A salesman, an entrepreneur and an impresario, Mr. Mirvish was also a well-known philanthropist. He was a Commander of the Order of the British Empire, a Member of the Order of Canada and the recipient of more than 250 awards. He leaves his wife, Anne; his son, David, a theatrical producer; three grandchildren; his sister, Lorraine, and his extended family. The flag at Toronto's city hall will fly at half mast on Thursday.

The funeral service will take place at Beth Tzedec Synagogue located at 1700 Bathurst Street, south of Eglinton Avenue, on Friday, July 13, 2007 at 11:00 a.m. followed by a strictly private family Shiva. Instead of flowers the Mirvish family has asked that donations to support up and coming entrepreneurs be sent to the Ed Mirvish Educational Memorial Fund c/o The Benjamin Foundation, 3429 Bathurst Street, Toronto, ON, M6A 2C3.

A brilliant marketer, a canny businessman, a workaholic and a retail visionary, Mr. Mirvish built a discount empire that in its day was a model of entrepreneurial chutzpah. His privately held, strictly cash business took him from poverty to wealth and earned him a surfeit of cultural capital.

Zany antics and an enduring support of the arts, especially live theatre, earned him an affectionate place far beyond the commercial reach of his store. His rise from discount merchant to owner of the Old Vic and the Royal Alexandra Theatres enabled him to rub shoulders with royalty and hang around with stars of the theatrical world, including Peter O'Toole and Sir John Gielgud.

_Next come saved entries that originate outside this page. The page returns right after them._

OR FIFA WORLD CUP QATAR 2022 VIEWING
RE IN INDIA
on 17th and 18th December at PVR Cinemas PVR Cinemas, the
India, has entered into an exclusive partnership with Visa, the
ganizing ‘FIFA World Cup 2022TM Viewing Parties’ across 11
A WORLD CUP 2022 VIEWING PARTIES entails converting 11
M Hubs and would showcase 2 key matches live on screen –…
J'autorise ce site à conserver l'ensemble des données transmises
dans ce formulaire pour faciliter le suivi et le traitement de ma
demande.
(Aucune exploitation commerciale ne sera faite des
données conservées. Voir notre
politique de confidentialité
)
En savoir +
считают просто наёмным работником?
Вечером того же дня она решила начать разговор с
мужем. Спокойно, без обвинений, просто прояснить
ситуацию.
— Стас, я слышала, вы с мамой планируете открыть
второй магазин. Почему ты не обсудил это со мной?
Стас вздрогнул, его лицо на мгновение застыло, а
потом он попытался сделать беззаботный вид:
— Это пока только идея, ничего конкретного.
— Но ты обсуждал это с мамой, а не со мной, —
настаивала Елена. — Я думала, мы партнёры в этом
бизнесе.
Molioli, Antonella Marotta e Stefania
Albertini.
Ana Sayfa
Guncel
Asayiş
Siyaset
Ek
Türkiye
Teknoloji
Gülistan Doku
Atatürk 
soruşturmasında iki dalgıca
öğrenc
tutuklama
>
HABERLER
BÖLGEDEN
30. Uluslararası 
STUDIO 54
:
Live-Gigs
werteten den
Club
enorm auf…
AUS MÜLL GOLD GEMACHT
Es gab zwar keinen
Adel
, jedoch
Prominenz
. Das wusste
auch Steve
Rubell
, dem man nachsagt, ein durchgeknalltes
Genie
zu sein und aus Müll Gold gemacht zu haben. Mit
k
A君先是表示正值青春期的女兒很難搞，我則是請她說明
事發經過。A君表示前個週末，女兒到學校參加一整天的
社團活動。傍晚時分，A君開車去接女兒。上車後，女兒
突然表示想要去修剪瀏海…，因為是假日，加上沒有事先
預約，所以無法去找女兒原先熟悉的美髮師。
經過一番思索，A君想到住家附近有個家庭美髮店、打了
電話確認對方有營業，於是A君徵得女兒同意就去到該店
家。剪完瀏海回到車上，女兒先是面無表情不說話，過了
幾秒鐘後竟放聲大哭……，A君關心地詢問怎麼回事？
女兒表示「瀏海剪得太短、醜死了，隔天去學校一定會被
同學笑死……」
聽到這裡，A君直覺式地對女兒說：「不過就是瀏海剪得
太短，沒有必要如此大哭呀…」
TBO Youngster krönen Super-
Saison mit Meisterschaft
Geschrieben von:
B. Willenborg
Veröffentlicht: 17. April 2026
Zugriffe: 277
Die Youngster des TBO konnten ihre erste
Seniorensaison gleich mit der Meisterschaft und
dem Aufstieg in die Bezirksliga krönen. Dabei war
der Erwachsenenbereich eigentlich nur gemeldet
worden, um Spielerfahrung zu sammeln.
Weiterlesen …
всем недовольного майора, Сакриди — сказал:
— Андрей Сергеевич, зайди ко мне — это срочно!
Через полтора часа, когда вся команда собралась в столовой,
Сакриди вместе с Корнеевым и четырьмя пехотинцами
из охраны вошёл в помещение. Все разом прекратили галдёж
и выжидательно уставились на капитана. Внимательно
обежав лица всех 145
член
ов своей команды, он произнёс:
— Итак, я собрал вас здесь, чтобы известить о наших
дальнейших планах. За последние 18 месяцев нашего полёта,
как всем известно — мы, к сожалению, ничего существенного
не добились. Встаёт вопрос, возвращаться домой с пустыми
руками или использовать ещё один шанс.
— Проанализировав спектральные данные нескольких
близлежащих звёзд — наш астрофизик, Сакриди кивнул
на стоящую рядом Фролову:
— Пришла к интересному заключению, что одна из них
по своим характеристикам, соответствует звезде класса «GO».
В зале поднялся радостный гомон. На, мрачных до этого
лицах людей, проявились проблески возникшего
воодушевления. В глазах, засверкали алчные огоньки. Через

Honest Ed's, the bargain emporium at Bloor and Bathurst Streets in Toronto that he opened in 1948 by cashing his wife's insurance policy, grossed about $1-million in four years later, and he never looked back.

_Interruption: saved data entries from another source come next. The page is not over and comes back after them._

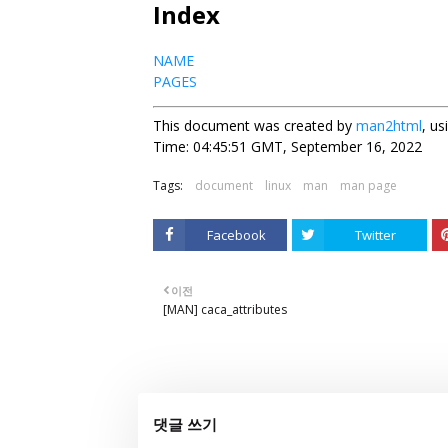
Index
NAME
PAGES
This document was created by
man2html
, u
Time: 04:45:51 GMT, September 16, 2022
Tags:
document
linux
man
man page
Facebook
Twitter
이전
[MAN] caca_attributes
댓글 쓰기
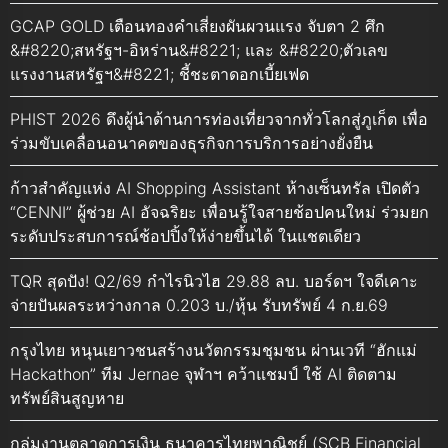
GCAP GOLD เตือนทองคำเสี่ยงผันผวนแรง จับตา 2 ศึก
&#8220;สหรัฐฯ-อิหร่าน&#8221; และ &#8220;ตัวเลข
แรงงานสหรัฐฯ&#8221; ชี้ชะตาดอกเบี้ยเฟด
PHIST 2026 ดึงผู้นำด้านการท่องเที่ยวจากทั่วโลกสู่ภูเก็ต เพื่อ
ร่วมขับเคลื่อนอนาคตของธุรกิจการบริการอย่างยั่งยืน
ก้าวสำคัญแห่ง AI Shopping Assistant ห้างเซ็นทรัล เปิดตัว
“CENNI” ผู้ช่วย AI อัจฉริยะ เพื่อนรู้ใจสายช้อปคนใหม่ ร่วมยก
ระดับประสบการณ์ช้อปปิ้งให้ง่ายขึ้นได้ ในแชตเดียว
TQR สุดปัง! Q2/69 กำไรนิวไฮ 29.88 ลบ. บอร์ดฯ ใจดีเคาะ
จ่ายปันผลระหว่างกาล 0.203 บ./หุ้น รับทรัพย์ 4 ก.ย.69
กรุงไทย หนุนเยาวชนสร้างนวัตกรรมชุมชน ผ่านเวที “ฮักแม่
Hackathon” ทีม Jernae จุฬาฯ คว้าแชมป์ ใช้ AI ติดตาม
ทรัพย์สินสูญหาย
กลุ่มงานตลาดการเงิน ธนาคารไทยพาณิชย์ (SCB Financial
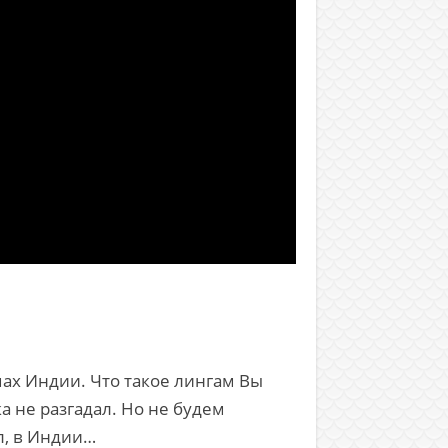
мах Индии. Что такое лингам Вы
 не разгадал. Но не будем
л, в Индии…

Among the life lessons he loved to pass on: Bright lights lure customers like moths; the bigger the display of merchandise, the more people buy. As good as his word, he decorated the store with a mammoth sign decorated with 22,000 light bulbs and luridly painted signs.

”No exchanges, no refunds, no credit, no delivery and short hours,” Mr. Mirvish liked to boast. ”By eliminating all those services you should be able to pass on those services to the customer.”

Despite his brash approach to business, Mr. Mirvish, who was soft spoken and had a courtly manner, was a dapper dresser, even down to patent-leather black shoes. He never had a secretary, never accepted government subsidies for his theatrical productions, never took his operations public and almost always paid cash. At its height, his empire included a city block running south from Honest Ed's; Markham Village, a residential street of brightly painted Victorian houses that he rented cheaply to artisans and book dealers; and the stretch of King Street West that housed his theatres, The Princess of Wales and the Royal Alexandra.

”I never like to talk about money,” he would say, by way of deflecting questions about his personal net worth. ”I don't think it's important once you are not hungry. After a while, you're nothing but a caretaker or a custodian.”

”He stands apart. He was a marvellous merchandiser and marketer, particularly of himself,” retail consultant John Winter said in an interview with The Globe and Mail.

”Honest Ed's was the department store of choice for new immigrants, whether it was Hungarians after 1956 or whoever,” marketing consultant Richard Talbot said. ”He was an icon for Canadian retailing. When we talk now about putting entertainment back into retail, Honest Ed's always had entertainment. He had this weird idea: Why don't we carry merchandise my customers might like and actually be open when they want to shop?”

Ken Jones a marketing professor at Ryerson University said Mr. Mirvish "was a real visionary in creating a major discount department store in the downtown environment in an area which was heavily ethnic. He was very price promotional and he developed a unique brand – Honest Ed's – which was weird and whacky. He was a consummate entrepreneur.”